It has been reported that increase in serum ferritin levels and/or in hepatic iron content is associated with a poor response to interferon treatment in patients with chronic hepatitis C (CH-C).
Aim: To determinate whether iron depletion by phlebotomy (PB) increases the response to interferon therapy in chronic hepatitis C.
Patients and methods: We have evaluated 12 patients with CH-C (genotype 1b = 11, 1a = 1), increased ALT levels, positive serum VHC-RNA and increased serum ferritin levels (> 220 ng/ml), including 8 previously non responders to interferon therapy and 4 naive subjects. Phlebotomies were performed weekly (mean number per patient: 6, range: 5-12) until serum ferritin levels were < 100 ng/ml, followed by interferon treatment (3MU thrice weekly for 3-12 months depending on the response).
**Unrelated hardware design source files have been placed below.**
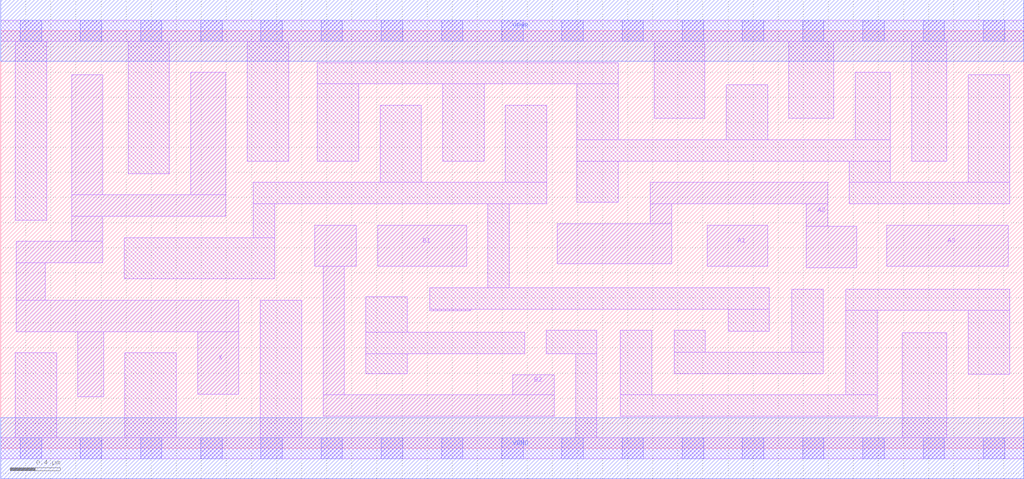
<source format=lef>
# Copyright 2020 The SkyWater PDK Authors
#
# Licensed under the Apache License, Version 2.0 (the "License");
# you may not use this file except in compliance with the License.
# You may obtain a copy of the License at
#
#     https://www.apache.org/licenses/LICENSE-2.0
#
# Unless required by applicable law or agreed to in writing, software
# distributed under the License is distributed on an "AS IS" BASIS,
# WITHOUT WARRANTIES OR CONDITIONS OF ANY KIND, either express or implied.
# See the License for the specific language governing permissions and
# limitations under the License.
#
# SPDX-License-Identifier: Apache-2.0

VERSION 5.7 ;
  NAMESCASESENSITIVE ON ;
  NOWIREEXTENSIONATPIN ON ;
  DIVIDERCHAR "/" ;
  BUSBITCHARS "[]" ;
UNITS
  DATABASE MICRONS 200 ;
END UNITS
MACRO sky130_fd_sc_hs__a32o_4
  CLASS CORE ;
  SOURCE USER ;
  FOREIGN sky130_fd_sc_hs__a32o_4 ;
  ORIGIN  0.000000  0.000000 ;
  SIZE  8.160000 BY  3.330000 ;
  SYMMETRY X Y ;
  SITE unit ;
  PIN A1
    ANTENNAGATEAREA  0.492000 ;
    DIRECTION INPUT ;
    USE SIGNAL ;
    PORT
      LAYER li1 ;
        RECT 5.635000 1.450000 6.115000 1.780000 ;
    END
  END A1
  PIN A2
    ANTENNAGATEAREA  0.492000 ;
    DIRECTION INPUT ;
    USE SIGNAL ;
    PORT
      LAYER li1 ;
        RECT 4.440000 1.470000 5.350000 1.790000 ;
        RECT 5.180000 1.790000 5.350000 1.950000 ;
        RECT 5.180000 1.950000 6.595000 2.120000 ;
        RECT 6.425000 1.440000 6.825000 1.770000 ;
        RECT 6.425000 1.770000 6.595000 1.950000 ;
    END
  END A2
  PIN A3
    ANTENNAGATEAREA  0.492000 ;
    DIRECTION INPUT ;
    USE SIGNAL ;
    PORT
      LAYER li1 ;
        RECT 7.065000 1.450000 8.035000 1.780000 ;
    END
  END A3
  PIN B1
    ANTENNAGATEAREA  0.492000 ;
    DIRECTION INPUT ;
    USE SIGNAL ;
    PORT
      LAYER li1 ;
        RECT 3.005000 1.450000 3.715000 1.780000 ;
    END
  END B1
  PIN B2
    ANTENNAGATEAREA  0.492000 ;
    DIRECTION INPUT ;
    USE SIGNAL ;
    PORT
      LAYER li1 ;
        RECT 2.505000 1.450000 2.835000 1.780000 ;
        RECT 2.570000 0.255000 4.415000 0.425000 ;
        RECT 2.570000 0.425000 2.740000 1.450000 ;
        RECT 4.085000 0.425000 4.415000 0.585000 ;
    END
  END B2
  PIN X
    ANTENNADIFFAREA  1.097500 ;
    DIRECTION OUTPUT ;
    USE SIGNAL ;
    PORT
      LAYER li1 ;
        RECT 0.125000 0.930000 1.900000 1.180000 ;
        RECT 0.125000 1.180000 0.355000 1.480000 ;
        RECT 0.125000 1.480000 0.815000 1.650000 ;
        RECT 0.565000 1.650000 0.815000 1.850000 ;
        RECT 0.565000 1.850000 1.795000 2.020000 ;
        RECT 0.565000 2.020000 0.815000 2.980000 ;
        RECT 0.615000 0.410000 0.820000 0.930000 ;
        RECT 1.515000 2.020000 1.795000 3.000000 ;
        RECT 1.570000 0.430000 1.900000 0.930000 ;
    END
  END X
  PIN VGND
    DIRECTION INOUT ;
    USE GROUND ;
    PORT
      LAYER met1 ;
        RECT 0.000000 -0.245000 8.160000 0.245000 ;
    END
  END VGND
  PIN VPWR
    DIRECTION INOUT ;
    USE POWER ;
    PORT
      LAYER met1 ;
        RECT 0.000000 3.085000 8.160000 3.575000 ;
    END
  END VPWR
  OBS
    LAYER li1 ;
      RECT 0.000000 -0.085000 8.160000 0.085000 ;
      RECT 0.000000  3.245000 8.160000 3.415000 ;
      RECT 0.115000  0.085000 0.445000 0.760000 ;
      RECT 0.115000  1.820000 0.365000 3.245000 ;
      RECT 0.985000  1.350000 2.185000 1.680000 ;
      RECT 0.990000  0.085000 1.400000 0.760000 ;
      RECT 1.015000  2.190000 1.345000 3.245000 ;
      RECT 1.965000  2.290000 2.295000 3.245000 ;
      RECT 2.015000  1.680000 2.185000 1.950000 ;
      RECT 2.015000  1.950000 4.355000 2.120000 ;
      RECT 2.070000  0.085000 2.400000 1.180000 ;
      RECT 2.525000  2.290000 2.855000 2.905000 ;
      RECT 2.525000  2.905000 4.925000 3.075000 ;
      RECT 2.910000  0.595000 3.240000 0.755000 ;
      RECT 2.910000  0.755000 4.180000 0.925000 ;
      RECT 2.910000  0.925000 3.240000 1.210000 ;
      RECT 3.025000  2.120000 3.355000 2.735000 ;
      RECT 3.420000  1.095000 3.750000 1.110000 ;
      RECT 3.420000  1.110000 6.130000 1.280000 ;
      RECT 3.525000  2.290000 3.855000 2.905000 ;
      RECT 3.885000  1.280000 4.055000 1.950000 ;
      RECT 4.025000  2.120000 4.355000 2.735000 ;
      RECT 4.350000  0.755000 4.755000 0.940000 ;
      RECT 4.585000  0.085000 4.755000 0.755000 ;
      RECT 4.595000  1.960000 4.925000 2.290000 ;
      RECT 4.595000  2.290000 7.095000 2.460000 ;
      RECT 4.595000  2.460000 4.925000 2.905000 ;
      RECT 4.940000  0.255000 6.990000 0.425000 ;
      RECT 4.940000  0.425000 5.190000 0.940000 ;
      RECT 5.210000  2.630000 5.615000 3.245000 ;
      RECT 5.370000  0.595000 6.560000 0.765000 ;
      RECT 5.370000  0.765000 5.620000 0.940000 ;
      RECT 5.785000  2.460000 6.115000 2.900000 ;
      RECT 5.800000  0.935000 6.130000 1.110000 ;
      RECT 6.285000  2.630000 6.645000 3.245000 ;
      RECT 6.310000  0.765000 6.560000 1.270000 ;
      RECT 6.740000  0.425000 6.990000 1.100000 ;
      RECT 6.740000  1.100000 8.045000 1.270000 ;
      RECT 6.765000  1.950000 8.045000 2.120000 ;
      RECT 6.765000  2.120000 7.095000 2.290000 ;
      RECT 6.815000  2.460000 7.095000 3.000000 ;
      RECT 7.190000  0.085000 7.545000 0.920000 ;
      RECT 7.265000  2.290000 7.545000 3.245000 ;
      RECT 7.715000  0.590000 8.045000 1.100000 ;
      RECT 7.715000  2.120000 8.045000 2.980000 ;
    LAYER mcon ;
      RECT 0.155000 -0.085000 0.325000 0.085000 ;
      RECT 0.155000  3.245000 0.325000 3.415000 ;
      RECT 0.635000 -0.085000 0.805000 0.085000 ;
      RECT 0.635000  3.245000 0.805000 3.415000 ;
      RECT 1.115000 -0.085000 1.285000 0.085000 ;
      RECT 1.115000  3.245000 1.285000 3.415000 ;
      RECT 1.595000 -0.085000 1.765000 0.085000 ;
      RECT 1.595000  3.245000 1.765000 3.415000 ;
      RECT 2.075000 -0.085000 2.245000 0.085000 ;
      RECT 2.075000  3.245000 2.245000 3.415000 ;
      RECT 2.555000 -0.085000 2.725000 0.085000 ;
      RECT 2.555000  3.245000 2.725000 3.415000 ;
      RECT 3.035000 -0.085000 3.205000 0.085000 ;
      RECT 3.035000  3.245000 3.205000 3.415000 ;
      RECT 3.515000 -0.085000 3.685000 0.085000 ;
      RECT 3.515000  3.245000 3.685000 3.415000 ;
      RECT 3.995000 -0.085000 4.165000 0.085000 ;
      RECT 3.995000  3.245000 4.165000 3.415000 ;
      RECT 4.475000 -0.085000 4.645000 0.085000 ;
      RECT 4.475000  3.245000 4.645000 3.415000 ;
      RECT 4.955000 -0.085000 5.125000 0.085000 ;
      RECT 4.955000  3.245000 5.125000 3.415000 ;
      RECT 5.435000 -0.085000 5.605000 0.085000 ;
      RECT 5.435000  3.245000 5.605000 3.415000 ;
      RECT 5.915000 -0.085000 6.085000 0.085000 ;
      RECT 5.915000  3.245000 6.085000 3.415000 ;
      RECT 6.395000 -0.085000 6.565000 0.085000 ;
      RECT 6.395000  3.245000 6.565000 3.415000 ;
      RECT 6.875000 -0.085000 7.045000 0.085000 ;
      RECT 6.875000  3.245000 7.045000 3.415000 ;
      RECT 7.355000 -0.085000 7.525000 0.085000 ;
      RECT 7.355000  3.245000 7.525000 3.415000 ;
      RECT 7.835000 -0.085000 8.005000 0.085000 ;
      RECT 7.835000  3.245000 8.005000 3.415000 ;
  END
END sky130_fd_sc_hs__a32o_4

</source>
Results: Multiple regression analysis showed that serum ferritin levels were not related to serum ALT levels (p = 0.18) or viral load (p = 0.06). Serum ALT levels decreased significantly post-PB (58 U/l, range: 35-141 U/l) as compared to pretreatment levels (164 U/l, range: 51-216 U/l, p < 0.006) and normalized in two subjects. HCV-RNA was positive in one of the latter and negative in the other. Eleven of the twelve patients did not respond to interferon after three months of therapy (increased serum ALT levels in 10 subjects and positive HCV RNA in 11). One additional patient, who had not been treated previously with interferon and had low pretreatment viral load, had a sustained response after 12 months of interferon therapy. Viral load did not decreased either with PB or following interferon treatment. By contrast, serum ferritin levels did not increase with interferon treatment or during the 6 month follow-up period.
Conclusions: Decreasing serum ferritin levels by phlebotomies does not increase HCV erradication rate after interferon treatment. Sustained response to interferon therapy is an infrequent event and is more dependent on viral factors (viral load and genotype).